In the wa-link-parser description, what time window defines which adjacent messages are captured as context around a link?

#### Document section:

_ _ _ _

Extract, classify, and enrich links from WhatsApp chat exports

These details have not been verified by PyPI

Project links

Project description

wa-link-parser

Turn WhatsApp chat exports into a searchable link catalog.

wa-link-parser takes a WhatsApp .txt export and extracts every URL -- classifying them by domain, fetching page titles and descriptions, and exporting everything to CSV or JSON. Works as a CLI tool or a Python library.

Why this exists

WhatsApp groups accumulate dozens of links daily -- articles, videos, restaurants, travel ideas -- that disappear into chat scroll. There's no good tool to answer "what was that Airbnb link someone shared last month?" This tool fills that gap.

The pipeline

Raw .txt file
  -> Parse          Structured messages with timestamps + senders
  -> Extract        URLs pulled from message text (TLD-aware, not naive regex)
  -> Attribute      Each link tied to WHO shared it and WHEN
  -> Contextualize  Adjacent messages within 60s grabbed as surrounding context
  -> Classify       Domain mapped to type (youtube->video, swiggy->food, github->code)
  -> Enrich         HTTP fetch of each URL -> page title + OG description
  -> Export         SQLite with relational model -> filtered CSV/JSON

Features

Multi-format parsing -- auto-detects 7 WhatsApp export formats (Indian, US, European, German, and more)
TLD-aware URL extraction -- uses urlextract, not naive regex, so it catches real URLs and skips noise
Domain classification -- maps 30+ domains to types like youtube, travel, food, shopping, code
Metadata enrichment -- fetches page titles and OG descriptions with rate limiting and retry
SQLite storage -- relational model with WAL mode; imports are idempotent via message hashing
Filtered export -- CSV or JSON with filters by sender, date range, link type, and domain
Domain exclusions -- auto-filters ephemeral links (Zoom, Google Meet, bit.ly) at export time
CLI + library -- full Click CLI for quick use, clean Python API with no Click dependency for integration

Installation

pip install wa-link-parser

Or install from source:

git clone https://github.com/sreeramramasubramanian/wa-link-parser.git
cd wa-link-parser
pip install -e .

_ _ _ _

#### Data supplied:

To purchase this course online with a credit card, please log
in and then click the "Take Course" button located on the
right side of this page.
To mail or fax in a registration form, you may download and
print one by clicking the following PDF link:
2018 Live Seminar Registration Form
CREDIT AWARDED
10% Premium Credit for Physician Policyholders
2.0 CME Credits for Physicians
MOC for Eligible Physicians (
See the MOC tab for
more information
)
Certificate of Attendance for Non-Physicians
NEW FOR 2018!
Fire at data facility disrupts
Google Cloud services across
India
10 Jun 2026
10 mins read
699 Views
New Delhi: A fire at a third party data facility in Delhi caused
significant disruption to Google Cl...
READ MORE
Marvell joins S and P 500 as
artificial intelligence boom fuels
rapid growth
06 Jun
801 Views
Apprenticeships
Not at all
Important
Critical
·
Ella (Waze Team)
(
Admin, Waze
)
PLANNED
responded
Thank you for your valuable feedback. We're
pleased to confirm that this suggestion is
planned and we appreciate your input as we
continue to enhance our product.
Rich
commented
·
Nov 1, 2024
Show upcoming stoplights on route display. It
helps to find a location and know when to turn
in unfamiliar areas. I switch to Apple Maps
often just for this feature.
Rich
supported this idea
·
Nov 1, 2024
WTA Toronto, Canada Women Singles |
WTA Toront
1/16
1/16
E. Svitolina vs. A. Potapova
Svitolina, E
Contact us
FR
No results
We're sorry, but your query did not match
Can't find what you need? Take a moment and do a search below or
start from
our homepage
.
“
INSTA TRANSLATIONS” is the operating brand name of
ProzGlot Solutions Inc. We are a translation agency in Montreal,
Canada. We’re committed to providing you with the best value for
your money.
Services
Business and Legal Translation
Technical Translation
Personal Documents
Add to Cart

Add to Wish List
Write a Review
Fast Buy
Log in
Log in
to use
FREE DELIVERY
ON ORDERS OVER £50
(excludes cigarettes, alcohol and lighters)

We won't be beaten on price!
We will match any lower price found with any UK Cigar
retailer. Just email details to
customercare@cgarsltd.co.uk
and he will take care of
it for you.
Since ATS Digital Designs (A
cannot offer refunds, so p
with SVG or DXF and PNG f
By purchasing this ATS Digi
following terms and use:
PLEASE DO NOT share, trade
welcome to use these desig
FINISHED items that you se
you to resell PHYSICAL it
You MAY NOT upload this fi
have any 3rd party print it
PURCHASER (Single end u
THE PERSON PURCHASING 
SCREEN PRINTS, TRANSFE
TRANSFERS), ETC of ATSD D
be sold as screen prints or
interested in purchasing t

_ _ _ _

#### The answer:
Adjacent messages within 60 seconds are captured as surrounding context.